In the year since Department of Health and Human Services Secretary Robert F. Kennedy Jr. announced his plan to consolidate multiple agencies into a new Administration for a Healthy America (AHA), there’s been little clarity on if or when this might actually happen. HHS requested funding for the AHA in its FY 2026 budget proposal, but Congress declined to grant it. In the HHS FY 2027 budget request released earlier in April, the AHA is back.
In the inaugural AHA request for the 2026 cycle, the agency was framed as a proposal that HHS was still planning to establish, and “look[ed] forward to working with Congress to create.” The request for 2027 presents the AHA more as an agency that already exists, though some of the original language is still present, too.
The AHA intends to consolidate the Substance Abuse and Mental Health Services Administration, the Office of the Assistant Secretary for Health, the Health Resources and Services Administration and parts of the Centers for Disease Control and Prevention. (The original announcement in March 2025 had also specified the National Institute for Occupational Safety and Health, which is part of the CDC, and the Agency for Toxic Substances and Disease Registry, which is independent but managed by the CDC).
The FY 2026 request included just $19.8 million for substance use treatment—$10.7 million to Opioid Treatment Activities and $9.1 million to Addiction Technology Transfer Centers (SAMHSA training and technical assistance for people who work in the treatment and recovery spheres). For 2027, treatment requests total more than $490 million, most of which was arrived at by adding line items that Congress had actually enacted in the 2026 budget. The largest provisions would be $125.4 million to expand direct services, which would include medication for opioid use disorder as well as projects focused on emerging substance use trends; $80 million to “Criminal Justice Activities” like drug courts and reentry programs; $59 million for training first responders to use opioid overdose reversal drugs, which in practice would also mean “criminal justice activities” since the first responders would be cops.
State Opioid Response grants, which are currently administered by SAMHSA, would be consolidated with the Community Mental Health Services Block Grant and the Substance Abuse Prevention, Treatment and Recovery Services Block Grant under a new $4.5 billion Behavioral Health Innovation Block Grant. A $4.1 billion version of the same thing was proposed, and subsequently rejected by Congress, in the previous budget cycle.
In an April 12 blog post, former acting director of the Office of National Drug Control Policy Regina LaBelle wrote that “the reality is that with looming cuts to Medicaid, these grant programs will face unprecedented pressure to pay for treatment for the uninsured.”
The administration is also proposing to consolidate NIDA and NIAAA into a new division that does not yet exist.
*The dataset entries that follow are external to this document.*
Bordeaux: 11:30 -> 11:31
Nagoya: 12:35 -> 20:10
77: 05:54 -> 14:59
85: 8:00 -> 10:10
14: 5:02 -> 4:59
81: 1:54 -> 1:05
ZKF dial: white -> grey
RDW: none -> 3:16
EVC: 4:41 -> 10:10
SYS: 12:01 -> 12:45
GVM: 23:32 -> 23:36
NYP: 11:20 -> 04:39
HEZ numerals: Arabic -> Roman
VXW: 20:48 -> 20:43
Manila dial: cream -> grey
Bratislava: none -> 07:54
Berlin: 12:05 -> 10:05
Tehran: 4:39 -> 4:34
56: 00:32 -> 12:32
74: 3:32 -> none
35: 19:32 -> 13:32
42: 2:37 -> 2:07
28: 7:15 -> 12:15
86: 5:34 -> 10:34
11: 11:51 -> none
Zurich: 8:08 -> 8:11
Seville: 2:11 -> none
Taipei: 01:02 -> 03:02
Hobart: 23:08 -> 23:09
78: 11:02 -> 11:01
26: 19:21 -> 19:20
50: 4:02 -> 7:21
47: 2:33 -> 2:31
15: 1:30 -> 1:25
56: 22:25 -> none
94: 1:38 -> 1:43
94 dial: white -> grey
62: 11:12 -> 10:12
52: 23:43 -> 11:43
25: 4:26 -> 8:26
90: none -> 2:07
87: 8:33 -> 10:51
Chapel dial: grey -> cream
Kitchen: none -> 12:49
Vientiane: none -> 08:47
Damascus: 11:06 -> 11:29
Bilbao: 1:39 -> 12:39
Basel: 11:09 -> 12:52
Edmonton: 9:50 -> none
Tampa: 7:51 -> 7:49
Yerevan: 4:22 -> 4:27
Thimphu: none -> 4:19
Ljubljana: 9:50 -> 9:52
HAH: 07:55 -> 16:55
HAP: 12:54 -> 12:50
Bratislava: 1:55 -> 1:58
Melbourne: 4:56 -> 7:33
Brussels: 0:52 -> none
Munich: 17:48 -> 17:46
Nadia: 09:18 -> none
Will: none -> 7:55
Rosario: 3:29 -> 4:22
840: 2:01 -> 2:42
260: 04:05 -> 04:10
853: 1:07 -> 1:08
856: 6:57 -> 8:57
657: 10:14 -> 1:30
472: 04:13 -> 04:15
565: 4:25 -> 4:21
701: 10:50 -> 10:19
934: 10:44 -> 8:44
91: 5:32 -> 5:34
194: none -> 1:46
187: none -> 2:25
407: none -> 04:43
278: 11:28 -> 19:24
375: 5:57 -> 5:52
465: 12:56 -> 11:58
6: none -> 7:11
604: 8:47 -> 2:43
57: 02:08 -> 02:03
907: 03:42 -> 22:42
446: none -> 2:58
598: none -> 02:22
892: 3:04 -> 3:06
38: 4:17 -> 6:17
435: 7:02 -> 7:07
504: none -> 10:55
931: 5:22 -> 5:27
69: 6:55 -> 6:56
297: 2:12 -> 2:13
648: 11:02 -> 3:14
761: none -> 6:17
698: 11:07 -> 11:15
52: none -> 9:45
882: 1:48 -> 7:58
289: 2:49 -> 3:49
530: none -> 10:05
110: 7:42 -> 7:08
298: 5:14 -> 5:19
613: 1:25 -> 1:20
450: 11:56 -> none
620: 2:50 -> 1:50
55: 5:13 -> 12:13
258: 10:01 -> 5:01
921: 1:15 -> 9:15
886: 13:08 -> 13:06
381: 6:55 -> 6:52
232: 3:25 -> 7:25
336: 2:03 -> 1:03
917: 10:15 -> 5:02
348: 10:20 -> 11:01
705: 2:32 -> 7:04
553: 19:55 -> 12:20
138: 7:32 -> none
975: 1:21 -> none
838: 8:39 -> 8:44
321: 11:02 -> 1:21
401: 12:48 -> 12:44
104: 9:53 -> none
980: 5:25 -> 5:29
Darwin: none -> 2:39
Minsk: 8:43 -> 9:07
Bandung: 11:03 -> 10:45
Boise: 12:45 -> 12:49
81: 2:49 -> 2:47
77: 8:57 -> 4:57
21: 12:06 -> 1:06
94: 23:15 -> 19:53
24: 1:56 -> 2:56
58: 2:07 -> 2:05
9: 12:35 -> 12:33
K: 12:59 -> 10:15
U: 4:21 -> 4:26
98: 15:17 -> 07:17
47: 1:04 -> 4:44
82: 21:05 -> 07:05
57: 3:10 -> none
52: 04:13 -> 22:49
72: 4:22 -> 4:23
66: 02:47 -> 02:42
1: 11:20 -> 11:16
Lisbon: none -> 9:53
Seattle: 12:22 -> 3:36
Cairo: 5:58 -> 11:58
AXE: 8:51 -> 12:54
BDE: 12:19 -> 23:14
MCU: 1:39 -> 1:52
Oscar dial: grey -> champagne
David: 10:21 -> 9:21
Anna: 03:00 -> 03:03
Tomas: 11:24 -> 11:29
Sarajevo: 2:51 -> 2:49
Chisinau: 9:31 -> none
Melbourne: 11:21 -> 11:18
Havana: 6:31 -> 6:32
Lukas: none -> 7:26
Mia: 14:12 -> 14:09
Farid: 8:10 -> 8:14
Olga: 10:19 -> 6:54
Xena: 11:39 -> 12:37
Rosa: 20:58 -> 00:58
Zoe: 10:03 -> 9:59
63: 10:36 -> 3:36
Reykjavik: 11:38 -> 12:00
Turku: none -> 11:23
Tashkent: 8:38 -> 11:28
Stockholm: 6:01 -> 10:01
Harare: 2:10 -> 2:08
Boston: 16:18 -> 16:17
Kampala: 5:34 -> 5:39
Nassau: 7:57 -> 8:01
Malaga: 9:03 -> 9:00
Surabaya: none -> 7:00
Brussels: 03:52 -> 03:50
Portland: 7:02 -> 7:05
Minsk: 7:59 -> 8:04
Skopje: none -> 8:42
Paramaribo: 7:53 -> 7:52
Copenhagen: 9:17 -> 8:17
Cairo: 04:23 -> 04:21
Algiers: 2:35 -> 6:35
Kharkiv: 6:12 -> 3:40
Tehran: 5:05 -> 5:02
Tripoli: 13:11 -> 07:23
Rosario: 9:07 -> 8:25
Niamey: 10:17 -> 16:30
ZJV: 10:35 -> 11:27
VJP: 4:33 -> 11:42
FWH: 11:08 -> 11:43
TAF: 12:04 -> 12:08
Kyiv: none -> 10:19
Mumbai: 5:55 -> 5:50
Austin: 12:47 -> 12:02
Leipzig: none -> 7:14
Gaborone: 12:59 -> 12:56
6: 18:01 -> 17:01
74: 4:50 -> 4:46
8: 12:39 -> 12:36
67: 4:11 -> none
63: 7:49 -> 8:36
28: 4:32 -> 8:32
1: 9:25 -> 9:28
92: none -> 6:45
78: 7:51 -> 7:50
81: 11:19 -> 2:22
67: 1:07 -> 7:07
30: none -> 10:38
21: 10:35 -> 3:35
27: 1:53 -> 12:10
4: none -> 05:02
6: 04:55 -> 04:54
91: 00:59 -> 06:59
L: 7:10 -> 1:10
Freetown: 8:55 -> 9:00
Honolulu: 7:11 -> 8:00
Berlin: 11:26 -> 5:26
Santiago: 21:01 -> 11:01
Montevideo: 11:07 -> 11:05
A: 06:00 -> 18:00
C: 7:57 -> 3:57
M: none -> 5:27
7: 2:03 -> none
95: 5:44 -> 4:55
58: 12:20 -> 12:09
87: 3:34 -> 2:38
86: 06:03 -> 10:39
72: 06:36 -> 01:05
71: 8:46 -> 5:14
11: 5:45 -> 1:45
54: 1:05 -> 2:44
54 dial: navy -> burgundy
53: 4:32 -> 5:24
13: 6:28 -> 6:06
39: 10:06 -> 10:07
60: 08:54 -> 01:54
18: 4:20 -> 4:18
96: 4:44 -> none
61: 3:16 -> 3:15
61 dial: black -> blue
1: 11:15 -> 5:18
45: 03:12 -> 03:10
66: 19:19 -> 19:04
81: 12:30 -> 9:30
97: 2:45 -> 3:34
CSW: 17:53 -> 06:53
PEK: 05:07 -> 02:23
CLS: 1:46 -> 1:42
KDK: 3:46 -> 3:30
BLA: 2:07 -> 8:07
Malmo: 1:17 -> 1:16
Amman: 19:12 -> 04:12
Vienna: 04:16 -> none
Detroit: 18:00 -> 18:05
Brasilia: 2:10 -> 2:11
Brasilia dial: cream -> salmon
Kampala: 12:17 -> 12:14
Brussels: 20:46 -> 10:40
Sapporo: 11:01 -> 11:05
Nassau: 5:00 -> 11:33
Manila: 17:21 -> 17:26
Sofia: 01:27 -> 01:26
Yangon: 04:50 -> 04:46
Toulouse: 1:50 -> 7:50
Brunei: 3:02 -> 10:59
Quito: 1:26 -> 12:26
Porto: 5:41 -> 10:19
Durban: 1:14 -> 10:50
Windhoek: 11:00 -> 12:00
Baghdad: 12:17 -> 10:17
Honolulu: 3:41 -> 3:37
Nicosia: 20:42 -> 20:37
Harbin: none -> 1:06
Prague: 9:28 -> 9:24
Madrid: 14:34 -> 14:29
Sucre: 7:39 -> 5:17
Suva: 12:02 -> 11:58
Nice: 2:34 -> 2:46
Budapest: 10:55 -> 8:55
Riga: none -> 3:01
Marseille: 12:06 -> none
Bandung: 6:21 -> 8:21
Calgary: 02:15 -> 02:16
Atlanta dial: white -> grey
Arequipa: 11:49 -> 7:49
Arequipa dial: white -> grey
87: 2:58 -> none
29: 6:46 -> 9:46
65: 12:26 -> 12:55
The staffing cuts to SAMHSA and other components of HHS are in service of a February 2025 executive order in which President Trump called for workforce reductions. As is the proposal to create the AHA, but so far Congress has resisted the kind of defunding the White House is pushing for. Despite the substantial increase in treatment funds from what HHS proposed for 2026, even $490 million would still represent an 88-percent cut from what Congress actually enacted.
The enacted 2026 budget signed into law in February gave SAMSHA about the same amount of discretionary funding as it had the year before, and kept the overall structure of HHS as it was. Yet for months SAMHSA had already been going through chaotic downsizing and other restructuring orders, often without warning, in preparation for a merger that still hasn’t been approved by Congress.
The turmoil at SAMHSA has been heavily discussed in harm reduction circles because so many syringe service programs, treatment programs and wraparound services for people who use drugs are funded through grants from that agency. The HHS budget request as a whole (as opposed to just the AHA request) totals 12.5 percent less than what was enacted for 2026.
Though less discussed than the plan to consolidate SAMHSA into the AHA, in its FY 2026 budget request the Trump administration also proposed consolidating the National Institutes of Drug Abuse (NIDA), National Institution on Alcohol Abuse and Alcoholism (NIAAA) and the National Institute on Mental Health (NIMH) into another new division that does not yet exist, the National Institute of Behavioral Health. Those three agencies are under the National Institutes of Health, which is at the same level as a dozen or so HHS operational divisions including the CDC and the Food and Drug Administration. And the AHA, according to HHS at least.
The NIH budget request for 2027 proposes a new version of that consolidation: NIDA and NIAAA would merge into the National Institute of Substance Use and Addiction Research, another agency which does not yet exist. The NISUAR, which hasn’t been publicly discussed prior to its quiet unveiling in the 2027 budget request, would represent a 12 percent funding cut from what NIDA and NIAAA received in the previous cycle.